My church has recently begun the process of dreaming about what kind of church we want to be and what we want to do.  I’m encouraged that something along the lines of what I am mentioning here is also on the hearts of others in my church.

What do you think? Has anyone else ever done this in their church?

I’ve made it about me

Nursing affords me a lot of time to read, and frequently what I read are blogs.  One blog I’ve been introduced to has really got me thinking about how I bring the Kingdom of God to others, especially this one about interacting with the poor.

Right now, my audience for the Kingdom of God is one.

My one

I show him love with frequent diaper changes, long nursing sessions, and silly faces.  Some days, my audience of one is enough, but then I realize there is a whole world out there – full of somebody else’s “one.”

Taking care of Henry, Ted, and my house is good, but I know that this insular existence is not what God has in mind for me.  He wants me to reach out and be kind, be friends with people unlike me.

And that is where it stops for me – the knowing, but not the doing.  I am fortunate to live in a diverse neighborhood, a neighborhood we chose because we could get to know people who live much differently than we do.  But here we are, 6 months later, and we’ve only met the affluent couple who own their house (they are very nice).  I don’t know anyone in either of the apartment complexes across the street.  Now, you might say, “Give yourself a break!  You just had a baby.  You’ve been adjusting.”  Well, I am still adjusting and will always be adjusting, so I don’t think that is a good excuse any more.

I just don’t know where to start.

For a while, I searched online to find places where I can use my gifts conveniently with the plus one of a baby.  But after reading Jessica’s blog, I’ve realized that I need to cultivate a life of “interruptibility.”  A life made vulnerable to new relationships and the needs of those people, not something I was necessarily planning to give.

Yet, I sometimes hope I can join a very organized, very regimented effort to help others.  Something that can be done on the first Saturday of the month that doesn’t require much of my time or cause me any heartache.  Something that still keeps me separate from others, safe in my little world where my biggest concern is laundry.  Something that doesn’t require me to involve my heart in the lives of others.  I like things planned and organized, something to make me feel like I’m doing something to help others.  And I think that’s the problem.  I don’t really want to help the poor.  I want to feel like I am.

Believe me, I was very disturbed to learn that this is the truth.  But it is.

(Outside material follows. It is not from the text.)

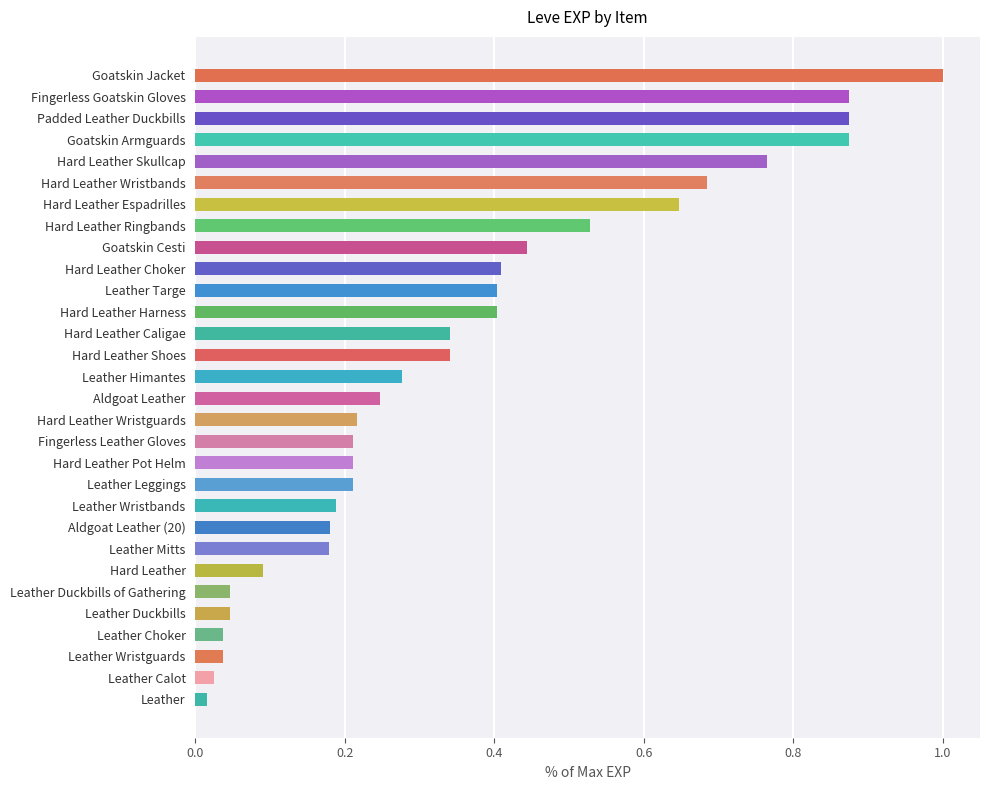

What is the sum of all values?

10.8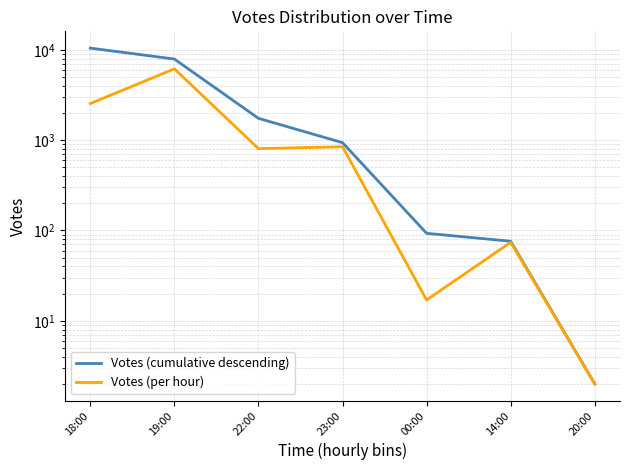

True or false: Votes (per hour) and Votes (cumulative descending) intersect in this chart.

False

True.  My desire to help the poor is about me and not them.  It is about “should do” and not “want to do.”  It is about pride and not love.

So, how do I make it about love?

For me, making a relationship with someone, being kind to them, being their friend and allowing them to be mine is probably the best way to make it not about me.  But then, my introverted little self thinks, “I can’t just go talk to someone and introduce myself into their lives.” And I hear a whisper from God, saying, “Exactly.  You can’t do that, but I can.”

I’m still afraid and have no plan.  But maybe that’s exactly as it should be.

List # 4 Sunday Morning Rituals

  1. Waking up to the early alarm and deciding, in bed, will it be early or late service?
  2. Listening to my Fave Church Music playlist
  3. Dancing to my favorite song of the bunch, “Christ is Risen,” by Matt Maher
  4. Both of us asking each other if we’ve written the check for that week’s contribution (it takes both of us to remember)
  5. Barely getting out of the house on time
  6. Listening to the Peter Gunn theme on our way to church in the car
  7. One of us exclaiming, “We’re on a mission from God” in an awful Chicago/Dan Akroyd accent
  8. Listening to “Soul Man”
  9. Then “She Caught the Katy”
  10. Thinking about when one of our future children rides to church with another family after a sleepover and asks, “Why don’t you guys listen to Peter Gunn on the way to church?”
  11. Walking to the very front, even though we’re always at least 5 minutes late, cause that’s just how we roll.